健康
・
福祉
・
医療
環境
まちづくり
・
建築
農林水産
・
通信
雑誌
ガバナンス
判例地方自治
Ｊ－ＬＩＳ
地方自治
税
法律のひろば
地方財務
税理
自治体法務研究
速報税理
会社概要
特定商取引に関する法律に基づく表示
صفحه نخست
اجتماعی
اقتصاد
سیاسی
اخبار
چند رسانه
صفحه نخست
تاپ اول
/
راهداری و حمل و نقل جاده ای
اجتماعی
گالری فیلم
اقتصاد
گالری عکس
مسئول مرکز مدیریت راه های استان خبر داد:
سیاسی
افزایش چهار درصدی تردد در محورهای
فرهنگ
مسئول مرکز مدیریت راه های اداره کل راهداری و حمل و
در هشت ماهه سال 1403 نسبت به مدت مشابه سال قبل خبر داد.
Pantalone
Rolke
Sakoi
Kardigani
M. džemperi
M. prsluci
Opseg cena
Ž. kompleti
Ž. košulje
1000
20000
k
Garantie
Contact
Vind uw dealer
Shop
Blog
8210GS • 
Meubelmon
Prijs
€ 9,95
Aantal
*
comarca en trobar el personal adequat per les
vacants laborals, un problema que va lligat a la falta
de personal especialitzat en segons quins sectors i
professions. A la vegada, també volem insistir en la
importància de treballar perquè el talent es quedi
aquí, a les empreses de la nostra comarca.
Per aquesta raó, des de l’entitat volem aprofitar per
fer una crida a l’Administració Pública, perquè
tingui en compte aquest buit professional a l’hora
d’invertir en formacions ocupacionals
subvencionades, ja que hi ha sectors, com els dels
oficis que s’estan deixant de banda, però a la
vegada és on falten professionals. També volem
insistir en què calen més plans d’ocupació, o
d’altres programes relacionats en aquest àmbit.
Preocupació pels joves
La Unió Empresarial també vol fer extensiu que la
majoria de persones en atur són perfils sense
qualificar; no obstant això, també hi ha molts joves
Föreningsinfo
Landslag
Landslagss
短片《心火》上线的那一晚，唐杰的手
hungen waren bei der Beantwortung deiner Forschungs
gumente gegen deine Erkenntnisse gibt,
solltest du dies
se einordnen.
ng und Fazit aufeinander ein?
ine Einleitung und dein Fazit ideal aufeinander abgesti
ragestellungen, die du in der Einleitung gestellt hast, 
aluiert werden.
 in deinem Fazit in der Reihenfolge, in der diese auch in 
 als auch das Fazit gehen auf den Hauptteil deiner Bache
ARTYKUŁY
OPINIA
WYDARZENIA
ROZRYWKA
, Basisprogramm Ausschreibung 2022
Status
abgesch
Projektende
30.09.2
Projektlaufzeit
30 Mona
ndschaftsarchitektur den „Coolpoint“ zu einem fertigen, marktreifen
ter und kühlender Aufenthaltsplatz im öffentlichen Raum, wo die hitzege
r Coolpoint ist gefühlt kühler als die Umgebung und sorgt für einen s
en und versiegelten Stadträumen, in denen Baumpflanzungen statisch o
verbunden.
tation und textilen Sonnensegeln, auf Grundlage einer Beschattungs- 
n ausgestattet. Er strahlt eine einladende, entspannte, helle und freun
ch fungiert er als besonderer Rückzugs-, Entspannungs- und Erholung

##############################

From the line containing "en und versiegelten" through the closing line of the material above, return every line exactly and omit all others.

### Task response
en und versiegelten Stadträumen, in denen Baumpflanzungen statisch o
verbunden.
tation und textilen Sonnensegeln, auf Grundlage einer Beschattungs- 
n ausgestattet. Er strahlt eine einladende, entspannte, helle und freun
ch fungiert er als besonderer Rückzugs-, Entspannungs- und Erholung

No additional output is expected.